ESTRATTO DELLA PAGINA:
┄┄┄┄┄┄┄┄┄┄┄┄┄┄┄┄┄┄┄┄
I VECCHI CAROVANIERI
di Vittorio Marini
“Il circo povero messo alla porta”: era il titolo di un vecchio articolo che descriveva di come le città si ingrandivano e poco alla volta rosicchiavano le periferie con nuovi insediamenti umani. Lo spazio per lo spettacolo viaggiante veniva relegato sempre più lontano dal centro città.
L’articolo sottolineava però: “Ma il circo rientrerà sempre dalla finestra, nella nostra vita e nella vita dei nostri figli, non può morire. E’, oltretutto, un’immagine di libertà. I bambini lo aspetteranno sempre sulle periferie delle città ove appare la luna piena.”
Di seguito si leggeva l’intervista a tre nomi celebri di famiglie circensi, nei quali gli eredi di oggi, leggendo queste righe, potranno ritrovare i loro antenati.
Parla Giovanni De Bianchi proprietario del Circo Artisti Associati: “Mio padre e mio nonno erano proprietari di piccoli circhi di paese, senza animali. Io ho cominciato fin da piccolo a fare l’acrobata. Ho nove figli che lavorano con me. Solo una ragazza ha trovato marito. Siamo toscani d’origine, ma i miei figli sono nati durante il girovagare della compagnia. Oggi il mio complesso è di una quarantina di persone, comprese quelle che non lavorano in scena. A febbraio, nei pressi di Pistoia, un’alluvione ci ha distrutto completamente il circo. Abbiamo dato fondo ai nostri risparmi e abbiamo rifatto le cose essenziali.”
┄┄┄┄┄┄┄┄┄┄┄┄┄┄┄┄┄┄┄┄
COSA FARE:
• a. Secondo l'estratto, dove veniva relegato lo spazio per lo spettacolo viaggiante?
• b. Nell'estratto cambia "periferie" in "borgate" e riscrivi tutto da "I VECCHI CAROVANIERI" fino a "i loro antenati.".
┄┄┄┄┄┄┄┄┄┄┄┄┄┄┄┄┄┄┄┄
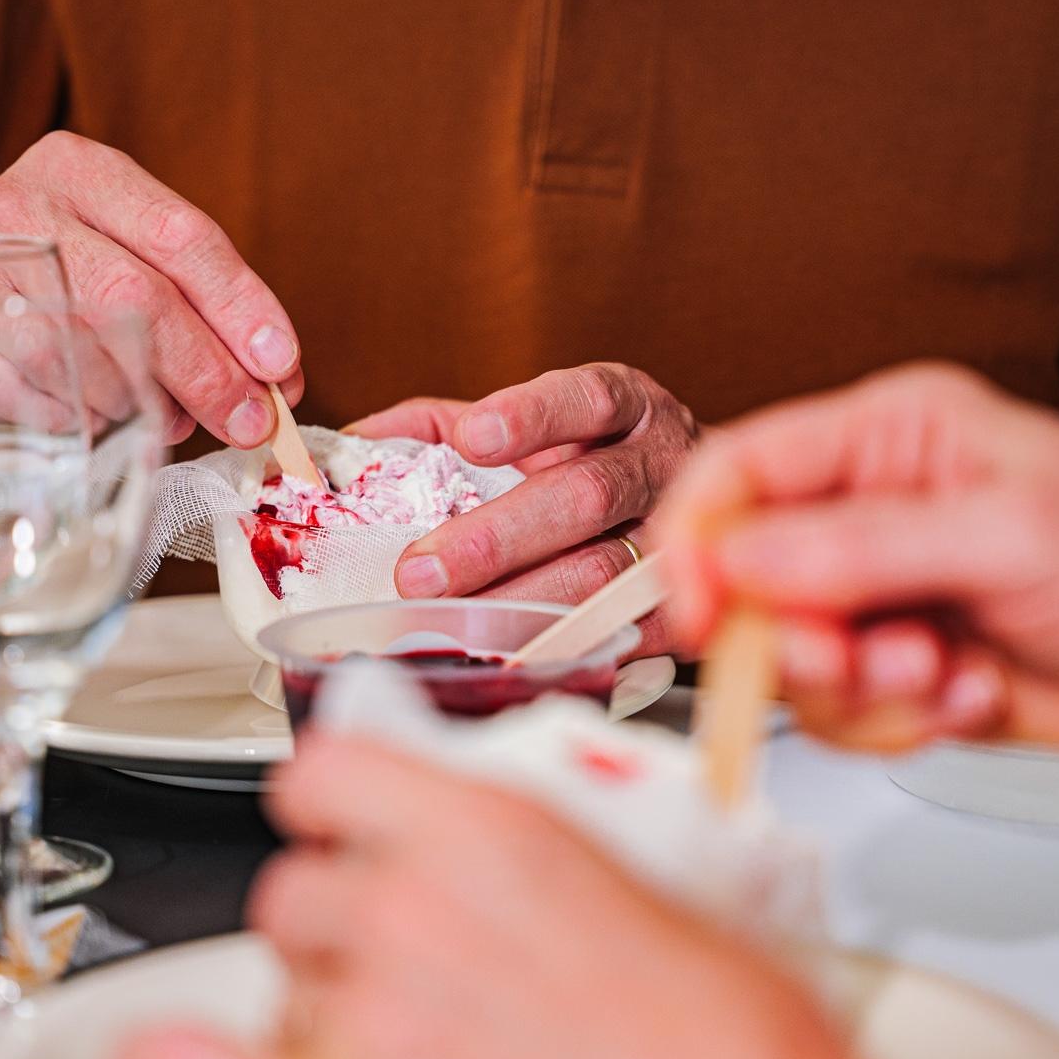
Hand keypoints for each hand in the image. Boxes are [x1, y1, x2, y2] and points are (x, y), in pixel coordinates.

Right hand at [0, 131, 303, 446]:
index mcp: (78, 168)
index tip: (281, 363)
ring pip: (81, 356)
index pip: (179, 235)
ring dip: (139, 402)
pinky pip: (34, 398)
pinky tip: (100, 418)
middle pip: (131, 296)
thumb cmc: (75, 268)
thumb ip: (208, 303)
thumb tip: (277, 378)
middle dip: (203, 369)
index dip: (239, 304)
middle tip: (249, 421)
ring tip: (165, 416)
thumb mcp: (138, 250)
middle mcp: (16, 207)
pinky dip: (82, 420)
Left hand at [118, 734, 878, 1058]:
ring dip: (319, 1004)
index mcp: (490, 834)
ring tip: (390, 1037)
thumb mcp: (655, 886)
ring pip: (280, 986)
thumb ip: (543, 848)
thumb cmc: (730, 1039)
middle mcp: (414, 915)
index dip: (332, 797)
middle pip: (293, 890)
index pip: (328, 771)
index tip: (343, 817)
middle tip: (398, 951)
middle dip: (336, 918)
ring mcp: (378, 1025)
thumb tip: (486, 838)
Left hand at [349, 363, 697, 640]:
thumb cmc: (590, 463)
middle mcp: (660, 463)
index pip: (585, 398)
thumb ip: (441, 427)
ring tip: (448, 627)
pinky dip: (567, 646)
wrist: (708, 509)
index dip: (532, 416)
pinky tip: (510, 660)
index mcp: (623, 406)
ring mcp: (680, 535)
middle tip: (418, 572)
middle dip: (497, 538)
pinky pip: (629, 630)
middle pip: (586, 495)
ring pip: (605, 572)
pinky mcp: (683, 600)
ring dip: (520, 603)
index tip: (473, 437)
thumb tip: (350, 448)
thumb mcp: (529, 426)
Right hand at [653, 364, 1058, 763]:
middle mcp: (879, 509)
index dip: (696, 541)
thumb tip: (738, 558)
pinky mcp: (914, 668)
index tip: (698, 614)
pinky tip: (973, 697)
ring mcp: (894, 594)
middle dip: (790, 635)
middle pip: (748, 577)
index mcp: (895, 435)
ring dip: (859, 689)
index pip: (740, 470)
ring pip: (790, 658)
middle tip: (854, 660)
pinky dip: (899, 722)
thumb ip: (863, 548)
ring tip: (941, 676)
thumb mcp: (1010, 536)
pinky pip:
┄┄┄┄┄┄┄┄┄┄┄┄┄┄┄┄┄┄┄┄
RISPOSTE:
• a. Sempre più lontano dal centro città.

• b.
I VECCHI CAROVANIERI
di Vittorio Marini
“Il circo povero messo alla porta”: era il titolo di un vecchio articolo che descriveva di come le città si ingrandivano e poco alla volta rosicchiavano le borgate con nuovi insediamenti umani. Lo spazio per lo spettacolo viaggiante veniva relegato sempre più lontano dal centro città.
L’articolo sottolineava però: “Ma il circo rientrerà sempre dalla finestra, nella nostra vita e nella vita dei nostri figli, non può morire. E’, oltretutto, un’immagine di libertà. I bambini lo aspetteranno sempre sulle borgate delle città ove appare la luna piena.”
Di seguito si leggeva l’intervista a tre nomi celebri di famiglie circensi, nei quali gli eredi di oggi, leggendo queste righe, potranno ritrovare i loro antenati.